··· Recorded information

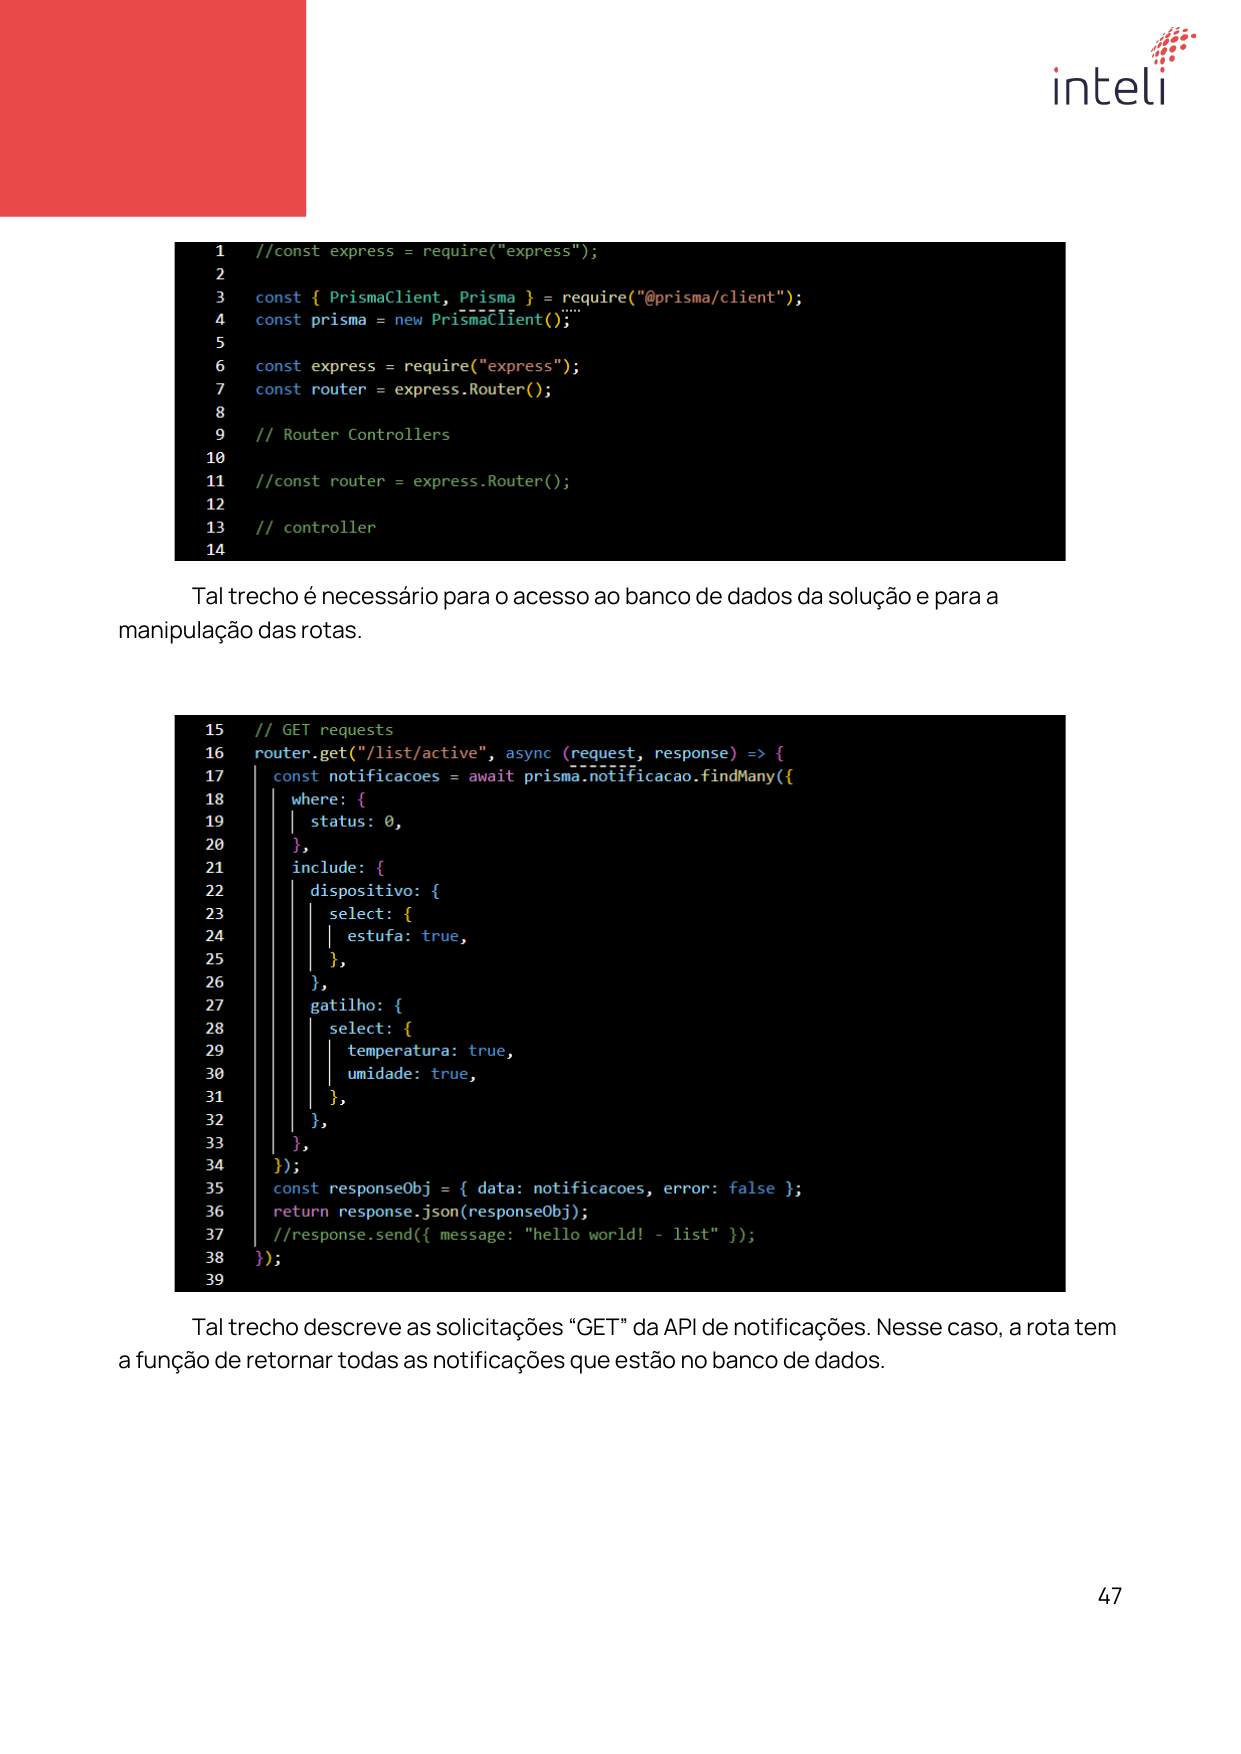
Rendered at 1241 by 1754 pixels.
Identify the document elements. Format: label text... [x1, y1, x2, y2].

picture [1054, 27, 1197, 105]
picture [0, 0, 307, 217]
picture [174, 715, 1066, 1292]
picture [174, 242, 1066, 561]
text Tal trecho é necessário para o acesso ao banco de dados da solução e para a manipulação das rotas. [118, 580, 1122, 645]
text Tal trecho descreve as solicitações “GET” da API de notificações. Nesse caso, a rota tem a função de retornar todas as notificações que estão no banco de dados. [118, 1311, 1122, 1376]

······

- _Task requirements_
Copy the data in full. No pictures belong in the copy.

- _Response to the task_
Rendered at 1241 by 1754 pixels.
Identify the document elements. Format: label text... [x1, y1, x2, y2].

picture [1054, 27, 1197, 105]
picture [0, 0, 307, 217]
picture [174, 715, 1066, 1292]
picture [174, 242, 1066, 561]
text Tal trecho é necessário para o acesso ao banco de dados da solução e para a manipulação das rotas. [118, 580, 1122, 645]
text Tal trecho descreve as solicitações “GET” da API de notificações. Nesse caso, a rota tem a função de retornar todas as notificações que estão no banco de dados. [118, 1311, 1122, 1376]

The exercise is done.